Tim Cook: ‘We could make a ton of money if we monetized our customers, if our customers were our product. We’ve elected not to do that. Privacy to us is a human right.’
Tim Cook: ‘We could make a ton of money if we monetized our customers, if our customers were our product. We’ve elected not to do that. Privacy to us is a human right.’ Photograph: China News Service/VCG via Getty Images

Apple’s chief executive, Tim Cook, issued a harsh rebuke of Mark Zuckerberg and Facebook’s business model on Wednesday, saying that detailed profiles of individuals compiled by internet platforms should not exist.

“We could make a ton of money if we monetized our customers, if our customers were our product,” Cook said in an interview with Recode and MSNBC that will air on 6 April. “We’ve elected not to do that … We’re not going to traffic in your personal life.

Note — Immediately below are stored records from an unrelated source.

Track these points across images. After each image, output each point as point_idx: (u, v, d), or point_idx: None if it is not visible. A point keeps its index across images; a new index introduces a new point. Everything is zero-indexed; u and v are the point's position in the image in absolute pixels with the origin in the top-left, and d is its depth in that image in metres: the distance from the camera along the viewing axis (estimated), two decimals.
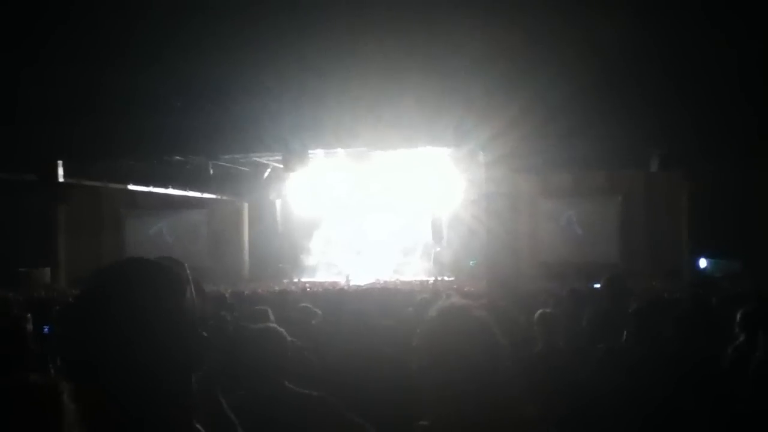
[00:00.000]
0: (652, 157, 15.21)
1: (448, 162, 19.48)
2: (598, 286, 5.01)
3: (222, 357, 3.75)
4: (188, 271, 1.21)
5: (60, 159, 14.30)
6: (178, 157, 16.69)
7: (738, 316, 3.29)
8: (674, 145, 13.93)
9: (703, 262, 18.48)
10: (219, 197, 22.17)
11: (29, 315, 3.56)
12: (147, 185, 18.56)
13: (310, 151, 13.57)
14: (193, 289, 1.17)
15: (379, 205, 24.16)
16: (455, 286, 15.07)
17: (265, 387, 2.37)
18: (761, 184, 15.74)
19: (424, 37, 10.07)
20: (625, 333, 3.03)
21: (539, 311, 3.61)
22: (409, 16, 9.71)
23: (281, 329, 2.62)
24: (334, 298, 6.42)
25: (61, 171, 14.43)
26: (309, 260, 24.94)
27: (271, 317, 4.38)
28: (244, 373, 2.42)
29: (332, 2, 9.67)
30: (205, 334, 1.16)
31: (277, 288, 13.03)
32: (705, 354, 2.90)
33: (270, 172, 21.80)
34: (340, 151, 17.72)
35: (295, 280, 22.46)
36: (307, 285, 18.14)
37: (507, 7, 9.41)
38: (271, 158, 19.08)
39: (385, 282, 17.92)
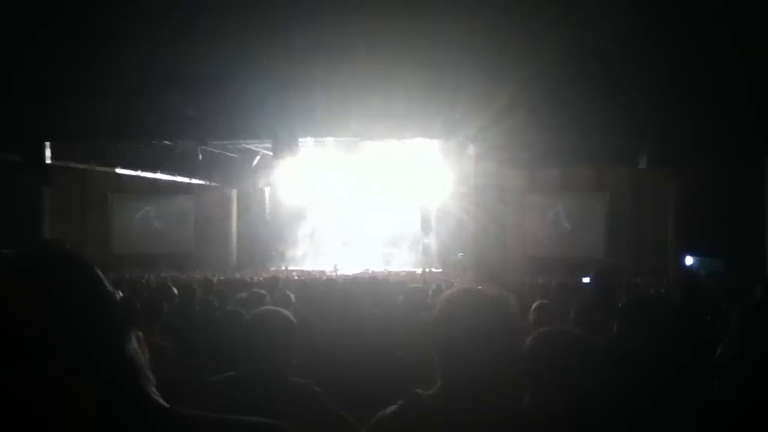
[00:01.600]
0: (640, 154, 15.30)
1: (438, 154, 19.50)
2: (587, 280, 5.04)
3: (212, 341, 3.75)
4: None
5: (47, 140, 14.16)
6: (166, 142, 16.57)
7: (734, 314, 3.31)
8: (662, 142, 14.02)
9: (689, 260, 18.65)
10: (207, 183, 22.06)
11: None
12: (135, 169, 18.42)
13: (299, 140, 13.52)
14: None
15: (369, 195, 24.17)
16: (443, 278, 15.12)
17: (266, 371, 2.35)
18: (747, 183, 15.87)
19: (413, 27, 10.04)
20: (615, 326, 3.05)
21: (537, 302, 3.63)
22: (398, 7, 9.67)
23: (286, 311, 2.60)
24: (322, 286, 6.42)
25: (48, 153, 14.29)
26: (297, 249, 24.93)
27: (269, 300, 4.37)
28: (248, 357, 2.40)
29: None
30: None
31: (264, 275, 13.02)
32: (694, 351, 2.93)
33: (259, 160, 21.72)
34: (330, 140, 17.67)
35: (283, 268, 22.45)
36: (295, 273, 18.15)
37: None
38: (260, 145, 18.99)
39: (373, 272, 17.95)
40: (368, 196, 24.20)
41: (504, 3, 9.41)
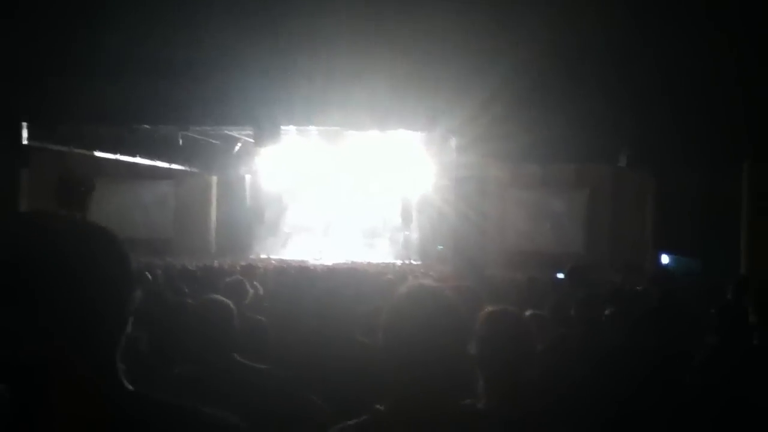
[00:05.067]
0: (620, 153, 15.40)
1: (420, 146, 19.50)
2: (561, 276, 5.07)
3: (162, 331, 3.70)
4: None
5: (25, 121, 13.92)
6: (147, 126, 16.38)
7: (713, 312, 3.35)
8: (642, 142, 14.13)
9: (665, 259, 18.86)
10: (187, 169, 21.85)
11: None
12: (115, 153, 18.19)
13: (282, 128, 13.43)
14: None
15: (350, 185, 24.13)
16: (422, 270, 15.15)
17: (212, 359, 2.35)
18: (725, 185, 16.06)
19: (396, 18, 10.02)
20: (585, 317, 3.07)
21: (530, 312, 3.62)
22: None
23: (227, 300, 2.59)
24: (301, 275, 6.39)
25: (25, 133, 14.05)
26: (277, 237, 24.83)
27: (249, 289, 4.33)
28: (190, 347, 2.40)
29: None
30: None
31: (242, 263, 12.95)
32: (671, 348, 2.95)
33: (240, 147, 21.55)
34: (312, 129, 17.58)
35: (263, 256, 22.35)
36: (273, 261, 18.08)
37: None
38: (242, 132, 18.84)
39: (353, 262, 17.95)
40: (350, 187, 24.16)
41: None
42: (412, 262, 21.95)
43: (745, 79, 10.86)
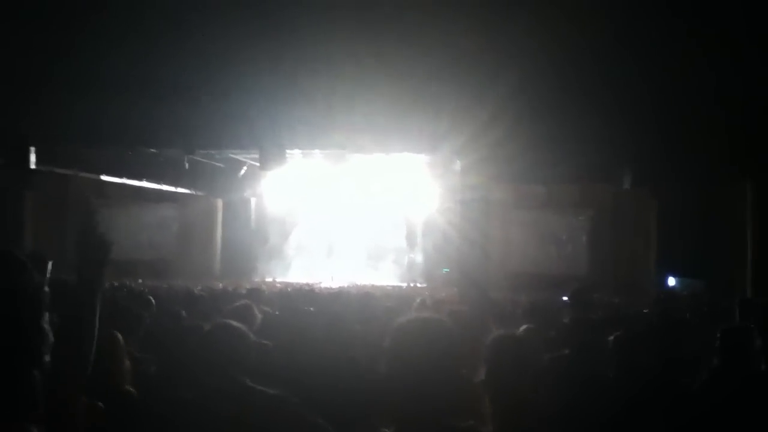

Privacy to us is a human right, a civil liberty.”

Cook also said that it is past time to regulate Facebook. “I think the best regulation is no regulation, is self-regulation,” he said. “However, I think we’re beyond that here.”

The comment echoed remarks Cook made in Beijing last week, when he said: “I think that this certain situation is so dire and has become so large that probably some well-crafted regulation is necessary.”

Facebook has received a deluge of criticism in the wake of the Observer’s reporting that the personal information of 50 million American users was used by the electioneering firm Cambridge Analytica.

But Cook has been sounding the alarm on mass data collection by Facebook and Google for years. The executive has long pointed to the distinction between Apple’s business model – selling products to customers for a profit – and that of internet platforms that are “gobbling up everything they can learn about you and trying to monetize it”, as he said in 2015.

That business model has been extraordinarily profitable for Facebook and Google, but the companies are now facing a reckoning from consumers waking up to the sheer volume of information being collected from them – and concerned about who might be using it and how.

Cook is not the only Silicon Valley CEO to take aim at Facebook during its time of troubles. On Friday, Elon Musk deleted the Facebook pages for two of his companies, Tesla and SpaceX.

Cook, 57, did not have any suggestions for how Zuckerberg should address the fallout from the privacy scandal. Asked what he would do if he were Zuckerberg, Cook shot back: “I wouldn’t be in this situation.”